Indeed it is there. The year was 2007, and Llodra scrambled just about as deep in the court and passed Haas at the net with a tweener. Federer’s shot was more unusual because he passed Dabul when Dabul was still on the baseline.

More tennis exotica is available for viewing, including Jeff Tarango’s Wimbledon walk-off in 1995; a mind-bending 45-stroke, 62-second rally between Federer and Lleyton Hewitt at Indian Wells, Calif.; a leaping overhead winner that Federer hit off an Andy Roddick overhead in Basel, Switzerland, Federer’s hometown; a serve that Roddick embedded in a clay court (staged for a commercial).

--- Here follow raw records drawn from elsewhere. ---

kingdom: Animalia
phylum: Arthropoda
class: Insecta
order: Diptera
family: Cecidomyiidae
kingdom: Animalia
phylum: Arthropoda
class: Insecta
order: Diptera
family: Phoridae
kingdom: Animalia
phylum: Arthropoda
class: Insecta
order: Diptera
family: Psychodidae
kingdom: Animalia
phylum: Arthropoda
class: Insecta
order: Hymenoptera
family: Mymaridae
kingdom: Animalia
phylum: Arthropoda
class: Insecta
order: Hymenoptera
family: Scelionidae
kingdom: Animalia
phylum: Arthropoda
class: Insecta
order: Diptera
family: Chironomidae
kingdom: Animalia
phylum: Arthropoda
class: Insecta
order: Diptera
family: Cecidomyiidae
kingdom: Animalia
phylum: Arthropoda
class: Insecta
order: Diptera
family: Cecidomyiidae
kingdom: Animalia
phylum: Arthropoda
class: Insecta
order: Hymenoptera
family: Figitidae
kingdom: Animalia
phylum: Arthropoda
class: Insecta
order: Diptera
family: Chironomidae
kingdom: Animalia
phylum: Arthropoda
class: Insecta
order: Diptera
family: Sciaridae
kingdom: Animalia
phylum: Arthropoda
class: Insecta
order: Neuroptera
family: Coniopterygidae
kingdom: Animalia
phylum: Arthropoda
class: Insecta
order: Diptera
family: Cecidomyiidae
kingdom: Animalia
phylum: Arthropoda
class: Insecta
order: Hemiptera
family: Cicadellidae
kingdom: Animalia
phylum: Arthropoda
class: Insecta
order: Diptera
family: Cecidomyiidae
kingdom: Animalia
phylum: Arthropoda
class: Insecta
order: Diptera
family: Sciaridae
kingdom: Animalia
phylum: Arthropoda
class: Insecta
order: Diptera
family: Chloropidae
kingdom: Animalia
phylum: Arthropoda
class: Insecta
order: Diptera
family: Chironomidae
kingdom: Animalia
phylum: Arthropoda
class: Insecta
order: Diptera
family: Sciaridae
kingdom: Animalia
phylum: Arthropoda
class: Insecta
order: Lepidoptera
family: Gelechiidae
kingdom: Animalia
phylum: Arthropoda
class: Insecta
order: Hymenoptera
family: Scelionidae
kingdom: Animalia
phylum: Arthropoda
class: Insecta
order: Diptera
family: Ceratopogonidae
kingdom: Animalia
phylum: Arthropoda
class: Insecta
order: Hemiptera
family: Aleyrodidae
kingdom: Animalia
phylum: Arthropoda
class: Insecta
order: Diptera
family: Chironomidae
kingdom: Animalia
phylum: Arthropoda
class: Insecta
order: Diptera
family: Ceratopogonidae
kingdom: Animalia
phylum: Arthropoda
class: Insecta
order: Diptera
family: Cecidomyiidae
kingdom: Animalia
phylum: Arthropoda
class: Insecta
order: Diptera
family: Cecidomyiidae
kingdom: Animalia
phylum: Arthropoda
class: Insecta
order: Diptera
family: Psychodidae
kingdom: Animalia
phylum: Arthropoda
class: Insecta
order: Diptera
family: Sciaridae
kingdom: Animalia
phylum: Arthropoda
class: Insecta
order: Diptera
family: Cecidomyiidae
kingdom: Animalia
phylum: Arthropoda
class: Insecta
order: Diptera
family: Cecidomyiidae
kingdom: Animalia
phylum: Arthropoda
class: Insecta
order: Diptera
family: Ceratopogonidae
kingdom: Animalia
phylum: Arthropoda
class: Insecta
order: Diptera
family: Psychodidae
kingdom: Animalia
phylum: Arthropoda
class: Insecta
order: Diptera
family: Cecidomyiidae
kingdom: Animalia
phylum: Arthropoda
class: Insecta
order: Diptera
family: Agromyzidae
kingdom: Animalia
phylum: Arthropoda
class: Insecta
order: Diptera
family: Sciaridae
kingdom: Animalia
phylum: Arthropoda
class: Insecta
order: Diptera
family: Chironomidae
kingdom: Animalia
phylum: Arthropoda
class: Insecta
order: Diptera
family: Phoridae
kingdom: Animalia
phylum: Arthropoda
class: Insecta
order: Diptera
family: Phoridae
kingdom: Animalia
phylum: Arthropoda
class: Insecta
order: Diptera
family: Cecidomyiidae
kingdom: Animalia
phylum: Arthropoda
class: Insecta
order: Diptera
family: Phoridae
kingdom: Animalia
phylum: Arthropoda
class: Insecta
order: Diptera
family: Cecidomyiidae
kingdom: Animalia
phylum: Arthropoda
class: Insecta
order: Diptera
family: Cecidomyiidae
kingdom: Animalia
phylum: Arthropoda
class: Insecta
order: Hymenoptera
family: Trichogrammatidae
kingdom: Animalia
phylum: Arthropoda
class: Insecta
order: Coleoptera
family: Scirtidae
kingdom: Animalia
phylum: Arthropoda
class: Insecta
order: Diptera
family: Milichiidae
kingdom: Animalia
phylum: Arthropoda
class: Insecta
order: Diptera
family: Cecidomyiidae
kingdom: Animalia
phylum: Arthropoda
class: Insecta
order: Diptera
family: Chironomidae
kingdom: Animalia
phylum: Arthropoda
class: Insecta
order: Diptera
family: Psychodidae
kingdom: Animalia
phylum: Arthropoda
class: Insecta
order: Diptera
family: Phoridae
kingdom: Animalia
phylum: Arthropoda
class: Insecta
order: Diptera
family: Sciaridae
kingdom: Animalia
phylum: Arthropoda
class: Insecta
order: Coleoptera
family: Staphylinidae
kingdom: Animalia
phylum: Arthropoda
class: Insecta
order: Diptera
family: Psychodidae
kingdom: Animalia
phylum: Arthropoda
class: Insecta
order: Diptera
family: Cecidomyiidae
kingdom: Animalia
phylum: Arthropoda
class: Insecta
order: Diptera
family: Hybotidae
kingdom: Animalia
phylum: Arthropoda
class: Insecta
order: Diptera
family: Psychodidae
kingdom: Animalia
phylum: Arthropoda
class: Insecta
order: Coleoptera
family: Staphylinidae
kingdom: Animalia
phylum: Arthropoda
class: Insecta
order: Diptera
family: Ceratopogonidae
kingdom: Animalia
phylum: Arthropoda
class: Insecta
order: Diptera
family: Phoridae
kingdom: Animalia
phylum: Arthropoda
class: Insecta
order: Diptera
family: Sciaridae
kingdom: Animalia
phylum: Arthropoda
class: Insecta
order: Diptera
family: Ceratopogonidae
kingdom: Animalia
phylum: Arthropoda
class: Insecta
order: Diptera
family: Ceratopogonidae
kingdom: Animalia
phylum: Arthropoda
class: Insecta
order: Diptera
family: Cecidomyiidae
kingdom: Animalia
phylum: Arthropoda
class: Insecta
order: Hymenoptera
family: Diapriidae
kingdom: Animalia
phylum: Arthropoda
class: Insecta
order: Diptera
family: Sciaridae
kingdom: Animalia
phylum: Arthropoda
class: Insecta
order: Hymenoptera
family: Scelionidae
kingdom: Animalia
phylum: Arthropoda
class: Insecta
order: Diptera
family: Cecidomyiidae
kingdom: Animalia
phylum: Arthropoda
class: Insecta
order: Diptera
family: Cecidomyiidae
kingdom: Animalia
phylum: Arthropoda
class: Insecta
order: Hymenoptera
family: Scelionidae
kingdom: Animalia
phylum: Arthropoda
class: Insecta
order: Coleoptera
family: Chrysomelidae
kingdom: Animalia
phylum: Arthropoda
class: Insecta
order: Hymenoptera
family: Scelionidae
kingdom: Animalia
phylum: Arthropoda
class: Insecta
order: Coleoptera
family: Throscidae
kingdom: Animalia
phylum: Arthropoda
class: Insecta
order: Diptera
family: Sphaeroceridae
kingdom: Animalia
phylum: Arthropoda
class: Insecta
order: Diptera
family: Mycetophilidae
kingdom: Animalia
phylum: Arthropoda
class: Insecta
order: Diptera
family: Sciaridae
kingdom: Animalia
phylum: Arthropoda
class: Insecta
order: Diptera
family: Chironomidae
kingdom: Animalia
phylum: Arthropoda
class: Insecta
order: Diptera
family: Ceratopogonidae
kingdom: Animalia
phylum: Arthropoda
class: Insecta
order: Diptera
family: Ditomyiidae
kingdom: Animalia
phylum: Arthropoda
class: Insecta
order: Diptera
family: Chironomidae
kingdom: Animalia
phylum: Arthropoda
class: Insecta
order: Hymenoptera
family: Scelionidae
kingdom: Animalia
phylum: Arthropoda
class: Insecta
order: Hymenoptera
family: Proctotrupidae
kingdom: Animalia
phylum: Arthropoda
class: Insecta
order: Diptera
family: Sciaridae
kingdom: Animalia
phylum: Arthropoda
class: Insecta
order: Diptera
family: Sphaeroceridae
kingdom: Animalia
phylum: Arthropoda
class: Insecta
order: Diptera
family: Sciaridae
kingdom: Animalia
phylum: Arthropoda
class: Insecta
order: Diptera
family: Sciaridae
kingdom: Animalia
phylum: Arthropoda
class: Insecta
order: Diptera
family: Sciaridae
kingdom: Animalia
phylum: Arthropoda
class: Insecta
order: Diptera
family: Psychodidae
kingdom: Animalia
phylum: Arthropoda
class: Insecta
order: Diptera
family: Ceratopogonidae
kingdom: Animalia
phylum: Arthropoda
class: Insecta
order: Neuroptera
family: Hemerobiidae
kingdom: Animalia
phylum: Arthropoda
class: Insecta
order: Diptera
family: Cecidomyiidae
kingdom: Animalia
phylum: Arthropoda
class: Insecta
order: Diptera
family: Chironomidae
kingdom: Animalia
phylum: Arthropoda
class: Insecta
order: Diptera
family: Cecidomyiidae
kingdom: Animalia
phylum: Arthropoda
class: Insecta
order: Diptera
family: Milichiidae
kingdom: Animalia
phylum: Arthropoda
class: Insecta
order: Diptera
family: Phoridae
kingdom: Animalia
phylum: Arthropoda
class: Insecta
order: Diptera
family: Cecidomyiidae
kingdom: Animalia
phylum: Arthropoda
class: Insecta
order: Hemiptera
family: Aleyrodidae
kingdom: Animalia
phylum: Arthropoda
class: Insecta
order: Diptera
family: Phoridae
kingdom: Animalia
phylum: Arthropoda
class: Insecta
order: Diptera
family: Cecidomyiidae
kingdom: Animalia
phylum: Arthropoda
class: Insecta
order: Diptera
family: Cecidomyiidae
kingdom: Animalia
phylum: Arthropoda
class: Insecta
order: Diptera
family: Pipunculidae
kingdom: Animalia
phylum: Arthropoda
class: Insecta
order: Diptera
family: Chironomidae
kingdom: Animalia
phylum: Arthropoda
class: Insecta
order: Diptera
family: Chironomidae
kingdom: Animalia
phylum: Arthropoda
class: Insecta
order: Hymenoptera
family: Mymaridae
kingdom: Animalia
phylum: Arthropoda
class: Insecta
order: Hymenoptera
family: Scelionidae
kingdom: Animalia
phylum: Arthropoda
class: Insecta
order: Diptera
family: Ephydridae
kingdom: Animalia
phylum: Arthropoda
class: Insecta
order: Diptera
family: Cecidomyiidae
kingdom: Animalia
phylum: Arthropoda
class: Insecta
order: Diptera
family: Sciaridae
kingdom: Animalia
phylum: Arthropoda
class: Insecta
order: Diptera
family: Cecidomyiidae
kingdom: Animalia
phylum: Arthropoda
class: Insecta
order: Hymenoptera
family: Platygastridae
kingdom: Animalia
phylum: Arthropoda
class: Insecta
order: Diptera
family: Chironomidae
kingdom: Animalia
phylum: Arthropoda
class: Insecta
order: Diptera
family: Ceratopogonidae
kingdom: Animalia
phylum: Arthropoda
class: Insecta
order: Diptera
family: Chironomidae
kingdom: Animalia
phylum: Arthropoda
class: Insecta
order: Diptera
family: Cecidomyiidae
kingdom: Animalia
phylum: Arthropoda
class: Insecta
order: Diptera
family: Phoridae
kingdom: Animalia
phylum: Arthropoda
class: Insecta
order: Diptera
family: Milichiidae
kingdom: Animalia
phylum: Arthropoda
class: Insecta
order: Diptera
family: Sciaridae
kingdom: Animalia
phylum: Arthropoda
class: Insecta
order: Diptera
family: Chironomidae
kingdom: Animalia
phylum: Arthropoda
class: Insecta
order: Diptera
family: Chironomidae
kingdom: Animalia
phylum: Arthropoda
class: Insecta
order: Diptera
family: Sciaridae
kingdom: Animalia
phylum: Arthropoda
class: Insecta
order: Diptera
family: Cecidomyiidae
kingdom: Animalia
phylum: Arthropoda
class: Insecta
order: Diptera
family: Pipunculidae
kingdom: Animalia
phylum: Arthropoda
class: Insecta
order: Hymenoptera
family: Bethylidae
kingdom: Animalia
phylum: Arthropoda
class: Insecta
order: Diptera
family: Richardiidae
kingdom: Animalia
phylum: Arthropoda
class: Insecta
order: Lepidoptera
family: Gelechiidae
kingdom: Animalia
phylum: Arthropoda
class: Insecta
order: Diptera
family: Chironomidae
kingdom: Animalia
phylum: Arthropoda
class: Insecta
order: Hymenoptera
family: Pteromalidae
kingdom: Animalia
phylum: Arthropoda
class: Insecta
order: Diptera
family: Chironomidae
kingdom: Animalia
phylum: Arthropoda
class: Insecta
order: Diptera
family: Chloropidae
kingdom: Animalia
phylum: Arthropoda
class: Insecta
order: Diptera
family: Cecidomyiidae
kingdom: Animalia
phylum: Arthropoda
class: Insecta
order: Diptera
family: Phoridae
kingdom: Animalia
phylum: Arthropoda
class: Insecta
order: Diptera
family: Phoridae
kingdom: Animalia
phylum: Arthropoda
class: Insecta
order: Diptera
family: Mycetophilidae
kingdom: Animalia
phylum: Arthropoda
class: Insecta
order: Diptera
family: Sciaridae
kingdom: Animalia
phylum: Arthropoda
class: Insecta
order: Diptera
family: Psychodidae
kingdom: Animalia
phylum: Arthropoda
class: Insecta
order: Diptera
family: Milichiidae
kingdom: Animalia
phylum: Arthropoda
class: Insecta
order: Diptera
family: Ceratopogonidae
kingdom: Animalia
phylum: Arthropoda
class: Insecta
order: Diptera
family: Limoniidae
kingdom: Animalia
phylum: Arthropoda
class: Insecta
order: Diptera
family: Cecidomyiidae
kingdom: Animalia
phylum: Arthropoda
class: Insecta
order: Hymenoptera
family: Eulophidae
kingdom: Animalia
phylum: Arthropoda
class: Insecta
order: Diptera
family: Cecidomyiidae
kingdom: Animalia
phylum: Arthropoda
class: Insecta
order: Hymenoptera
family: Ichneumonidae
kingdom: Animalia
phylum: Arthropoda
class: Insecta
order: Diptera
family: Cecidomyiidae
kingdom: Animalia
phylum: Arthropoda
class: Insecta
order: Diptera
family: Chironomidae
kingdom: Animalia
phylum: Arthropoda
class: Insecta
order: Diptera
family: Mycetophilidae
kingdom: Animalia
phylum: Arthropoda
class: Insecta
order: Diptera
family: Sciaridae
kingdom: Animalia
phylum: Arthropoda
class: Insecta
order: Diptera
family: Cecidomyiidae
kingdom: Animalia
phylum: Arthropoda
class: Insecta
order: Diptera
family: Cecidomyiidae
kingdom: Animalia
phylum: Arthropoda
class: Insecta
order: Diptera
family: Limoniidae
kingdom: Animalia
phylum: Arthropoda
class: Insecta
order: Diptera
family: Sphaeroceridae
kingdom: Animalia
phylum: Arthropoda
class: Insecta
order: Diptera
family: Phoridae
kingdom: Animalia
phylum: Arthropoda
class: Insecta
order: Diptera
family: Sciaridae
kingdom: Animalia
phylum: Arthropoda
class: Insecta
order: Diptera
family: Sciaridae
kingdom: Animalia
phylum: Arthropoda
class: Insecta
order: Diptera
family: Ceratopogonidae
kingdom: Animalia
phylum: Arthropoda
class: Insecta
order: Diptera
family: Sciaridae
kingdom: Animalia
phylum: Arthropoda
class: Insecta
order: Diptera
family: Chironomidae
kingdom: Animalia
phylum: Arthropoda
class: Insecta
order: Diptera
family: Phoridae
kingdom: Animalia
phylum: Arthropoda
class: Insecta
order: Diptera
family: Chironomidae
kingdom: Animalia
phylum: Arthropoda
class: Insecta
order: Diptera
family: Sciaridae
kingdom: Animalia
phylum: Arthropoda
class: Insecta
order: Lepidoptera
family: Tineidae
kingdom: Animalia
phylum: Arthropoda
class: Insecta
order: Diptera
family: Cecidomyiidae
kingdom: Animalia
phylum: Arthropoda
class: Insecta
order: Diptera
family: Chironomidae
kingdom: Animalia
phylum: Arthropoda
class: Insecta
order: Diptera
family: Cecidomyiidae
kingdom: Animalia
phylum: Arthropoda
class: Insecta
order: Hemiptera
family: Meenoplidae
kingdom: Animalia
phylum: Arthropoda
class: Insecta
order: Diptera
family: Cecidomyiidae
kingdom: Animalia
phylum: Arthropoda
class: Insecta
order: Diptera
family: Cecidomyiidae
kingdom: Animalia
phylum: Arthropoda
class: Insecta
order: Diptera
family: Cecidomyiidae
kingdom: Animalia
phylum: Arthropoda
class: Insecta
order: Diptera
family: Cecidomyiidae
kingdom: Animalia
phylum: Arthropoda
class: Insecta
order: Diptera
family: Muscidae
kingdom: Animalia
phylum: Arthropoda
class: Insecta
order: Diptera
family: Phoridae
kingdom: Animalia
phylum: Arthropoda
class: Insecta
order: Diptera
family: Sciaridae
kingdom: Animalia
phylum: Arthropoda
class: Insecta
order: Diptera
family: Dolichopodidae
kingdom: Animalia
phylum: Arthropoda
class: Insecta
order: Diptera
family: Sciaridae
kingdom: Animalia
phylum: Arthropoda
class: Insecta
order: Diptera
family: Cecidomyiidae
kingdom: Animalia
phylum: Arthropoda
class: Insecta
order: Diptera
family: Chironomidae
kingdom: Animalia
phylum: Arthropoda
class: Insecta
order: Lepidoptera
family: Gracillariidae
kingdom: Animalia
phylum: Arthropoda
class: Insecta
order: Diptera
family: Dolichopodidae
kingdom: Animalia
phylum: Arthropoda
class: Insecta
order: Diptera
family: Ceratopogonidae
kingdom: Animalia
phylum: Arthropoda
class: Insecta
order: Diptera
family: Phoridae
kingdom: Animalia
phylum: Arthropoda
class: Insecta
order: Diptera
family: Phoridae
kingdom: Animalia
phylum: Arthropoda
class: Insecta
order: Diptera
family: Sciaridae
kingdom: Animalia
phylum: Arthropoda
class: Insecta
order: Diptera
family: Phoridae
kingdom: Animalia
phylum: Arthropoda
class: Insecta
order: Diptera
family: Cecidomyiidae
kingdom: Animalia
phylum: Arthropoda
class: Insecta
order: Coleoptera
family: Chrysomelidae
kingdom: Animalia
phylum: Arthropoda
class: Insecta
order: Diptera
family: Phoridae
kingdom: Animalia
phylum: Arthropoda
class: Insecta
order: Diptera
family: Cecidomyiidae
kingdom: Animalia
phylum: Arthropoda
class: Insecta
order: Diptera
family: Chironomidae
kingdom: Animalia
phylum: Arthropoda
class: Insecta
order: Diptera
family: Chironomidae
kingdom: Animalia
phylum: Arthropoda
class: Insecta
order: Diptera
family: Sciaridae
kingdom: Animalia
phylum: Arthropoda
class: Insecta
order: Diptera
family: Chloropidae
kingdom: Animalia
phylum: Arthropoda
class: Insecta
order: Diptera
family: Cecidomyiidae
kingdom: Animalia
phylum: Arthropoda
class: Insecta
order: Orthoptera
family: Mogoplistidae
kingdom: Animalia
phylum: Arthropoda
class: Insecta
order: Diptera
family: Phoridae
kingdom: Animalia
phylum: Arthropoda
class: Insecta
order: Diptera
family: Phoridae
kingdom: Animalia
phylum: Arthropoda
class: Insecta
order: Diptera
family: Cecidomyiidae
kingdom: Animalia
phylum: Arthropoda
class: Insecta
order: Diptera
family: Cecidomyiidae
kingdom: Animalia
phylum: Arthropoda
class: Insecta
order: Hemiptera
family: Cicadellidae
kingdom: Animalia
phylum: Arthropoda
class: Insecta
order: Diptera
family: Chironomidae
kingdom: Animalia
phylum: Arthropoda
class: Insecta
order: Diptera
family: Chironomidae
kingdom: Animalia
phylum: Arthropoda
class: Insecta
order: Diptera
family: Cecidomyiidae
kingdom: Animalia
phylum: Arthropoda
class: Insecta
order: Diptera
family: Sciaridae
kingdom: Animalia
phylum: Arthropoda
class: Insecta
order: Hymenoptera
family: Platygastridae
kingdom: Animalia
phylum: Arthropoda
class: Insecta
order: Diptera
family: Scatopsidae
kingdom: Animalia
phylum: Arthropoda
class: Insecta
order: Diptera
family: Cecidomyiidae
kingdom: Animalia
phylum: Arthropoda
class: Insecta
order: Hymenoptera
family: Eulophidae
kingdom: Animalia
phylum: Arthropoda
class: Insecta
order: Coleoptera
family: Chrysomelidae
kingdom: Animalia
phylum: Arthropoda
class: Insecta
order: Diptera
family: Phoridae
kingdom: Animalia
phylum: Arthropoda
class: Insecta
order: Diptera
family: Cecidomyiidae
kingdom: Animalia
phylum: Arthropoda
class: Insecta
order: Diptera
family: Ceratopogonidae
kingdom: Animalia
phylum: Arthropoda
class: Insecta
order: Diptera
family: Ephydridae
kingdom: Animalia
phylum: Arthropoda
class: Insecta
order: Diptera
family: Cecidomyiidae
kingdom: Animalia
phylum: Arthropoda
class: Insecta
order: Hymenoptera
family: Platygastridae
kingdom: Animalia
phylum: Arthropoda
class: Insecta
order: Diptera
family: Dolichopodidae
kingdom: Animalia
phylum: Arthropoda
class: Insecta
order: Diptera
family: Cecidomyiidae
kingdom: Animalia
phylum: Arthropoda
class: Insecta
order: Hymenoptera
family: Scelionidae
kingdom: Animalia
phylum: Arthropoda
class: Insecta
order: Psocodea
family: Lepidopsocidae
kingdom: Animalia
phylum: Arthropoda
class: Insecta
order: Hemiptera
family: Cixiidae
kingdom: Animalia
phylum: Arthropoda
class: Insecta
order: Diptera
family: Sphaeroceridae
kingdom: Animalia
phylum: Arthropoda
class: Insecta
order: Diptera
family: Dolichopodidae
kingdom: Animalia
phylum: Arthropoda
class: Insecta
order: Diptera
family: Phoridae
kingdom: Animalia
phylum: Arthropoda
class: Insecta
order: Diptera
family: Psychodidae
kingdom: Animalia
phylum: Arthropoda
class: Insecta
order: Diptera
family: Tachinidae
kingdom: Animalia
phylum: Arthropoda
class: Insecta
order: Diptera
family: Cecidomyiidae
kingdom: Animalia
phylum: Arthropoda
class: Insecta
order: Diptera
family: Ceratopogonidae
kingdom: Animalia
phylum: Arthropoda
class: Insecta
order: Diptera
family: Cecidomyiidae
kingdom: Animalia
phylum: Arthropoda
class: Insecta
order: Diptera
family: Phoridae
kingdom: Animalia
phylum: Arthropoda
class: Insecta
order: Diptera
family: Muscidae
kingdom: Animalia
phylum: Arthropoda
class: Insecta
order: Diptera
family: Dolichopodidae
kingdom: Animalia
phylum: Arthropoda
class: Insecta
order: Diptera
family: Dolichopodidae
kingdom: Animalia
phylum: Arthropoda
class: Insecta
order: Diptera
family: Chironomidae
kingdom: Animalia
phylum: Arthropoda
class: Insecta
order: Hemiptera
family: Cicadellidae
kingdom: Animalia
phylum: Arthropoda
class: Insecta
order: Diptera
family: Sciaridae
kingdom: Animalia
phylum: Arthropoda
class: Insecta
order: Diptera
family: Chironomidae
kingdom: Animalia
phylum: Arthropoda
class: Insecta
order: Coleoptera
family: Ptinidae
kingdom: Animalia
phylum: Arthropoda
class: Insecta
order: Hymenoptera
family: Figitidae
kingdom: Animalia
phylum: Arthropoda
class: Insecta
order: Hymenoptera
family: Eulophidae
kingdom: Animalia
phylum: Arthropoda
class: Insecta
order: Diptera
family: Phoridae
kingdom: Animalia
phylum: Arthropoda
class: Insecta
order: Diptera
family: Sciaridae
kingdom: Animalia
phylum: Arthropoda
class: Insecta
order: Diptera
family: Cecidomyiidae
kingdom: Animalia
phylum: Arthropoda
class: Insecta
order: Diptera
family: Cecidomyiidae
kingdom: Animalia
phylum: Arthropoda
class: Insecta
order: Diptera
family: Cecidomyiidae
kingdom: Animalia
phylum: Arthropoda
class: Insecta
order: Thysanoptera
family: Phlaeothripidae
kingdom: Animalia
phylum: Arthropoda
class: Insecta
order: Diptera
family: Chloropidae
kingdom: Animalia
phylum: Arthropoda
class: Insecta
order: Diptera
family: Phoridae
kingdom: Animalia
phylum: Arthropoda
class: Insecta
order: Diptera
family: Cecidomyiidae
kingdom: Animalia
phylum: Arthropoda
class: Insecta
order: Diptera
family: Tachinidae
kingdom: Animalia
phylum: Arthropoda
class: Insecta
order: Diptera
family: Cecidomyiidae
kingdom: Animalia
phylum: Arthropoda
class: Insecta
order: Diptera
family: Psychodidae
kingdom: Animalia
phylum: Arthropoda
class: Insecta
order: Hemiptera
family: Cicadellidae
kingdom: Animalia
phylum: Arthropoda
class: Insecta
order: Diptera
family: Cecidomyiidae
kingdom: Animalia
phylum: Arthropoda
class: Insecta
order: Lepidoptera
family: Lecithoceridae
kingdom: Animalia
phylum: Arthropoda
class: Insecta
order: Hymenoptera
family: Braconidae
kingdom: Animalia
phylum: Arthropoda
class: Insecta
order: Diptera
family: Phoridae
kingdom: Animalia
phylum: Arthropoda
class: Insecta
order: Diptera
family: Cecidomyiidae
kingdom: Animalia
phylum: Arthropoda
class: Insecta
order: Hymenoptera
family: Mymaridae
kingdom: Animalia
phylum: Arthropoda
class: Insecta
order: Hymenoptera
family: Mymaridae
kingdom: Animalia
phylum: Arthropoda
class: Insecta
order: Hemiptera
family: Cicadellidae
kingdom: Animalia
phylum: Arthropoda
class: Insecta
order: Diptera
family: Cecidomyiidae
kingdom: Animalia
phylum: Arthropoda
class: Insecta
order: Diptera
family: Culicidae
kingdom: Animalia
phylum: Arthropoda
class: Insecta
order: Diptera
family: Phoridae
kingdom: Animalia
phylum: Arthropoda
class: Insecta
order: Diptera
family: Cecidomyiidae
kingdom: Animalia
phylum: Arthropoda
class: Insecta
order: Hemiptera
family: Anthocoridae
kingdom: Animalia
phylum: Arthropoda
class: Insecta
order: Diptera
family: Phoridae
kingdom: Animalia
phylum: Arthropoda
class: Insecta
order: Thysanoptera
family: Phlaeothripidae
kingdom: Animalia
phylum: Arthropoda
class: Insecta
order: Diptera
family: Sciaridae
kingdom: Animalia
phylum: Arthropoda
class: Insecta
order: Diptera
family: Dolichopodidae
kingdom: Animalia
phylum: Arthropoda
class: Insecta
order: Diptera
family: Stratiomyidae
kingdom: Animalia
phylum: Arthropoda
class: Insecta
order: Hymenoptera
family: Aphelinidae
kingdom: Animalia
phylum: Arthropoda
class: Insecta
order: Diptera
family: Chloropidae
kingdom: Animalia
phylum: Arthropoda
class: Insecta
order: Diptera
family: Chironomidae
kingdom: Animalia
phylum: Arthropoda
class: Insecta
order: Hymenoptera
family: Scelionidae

The tennis fan is well served by this.

If you want to know how agile Bjorn Borg really was in 1973 at age 17, a click or two brings him in view. The same goes for Rod Laver playing Ken Rosewall in Sydney in 1970. Or Maureen Connolly and Doris Hart in the 1953 Wimbledon final.

But players also use this archive to examine tennis history, sometimes recent history.

“Somebody told me Federer cried at the Australian Open last year, and I didn’t believe it, so I went on YouTube and looked,” said Sloane Stephens, an American who lost in the Open girls semifinals. “I still don’t believe it. Did you know that he cried?”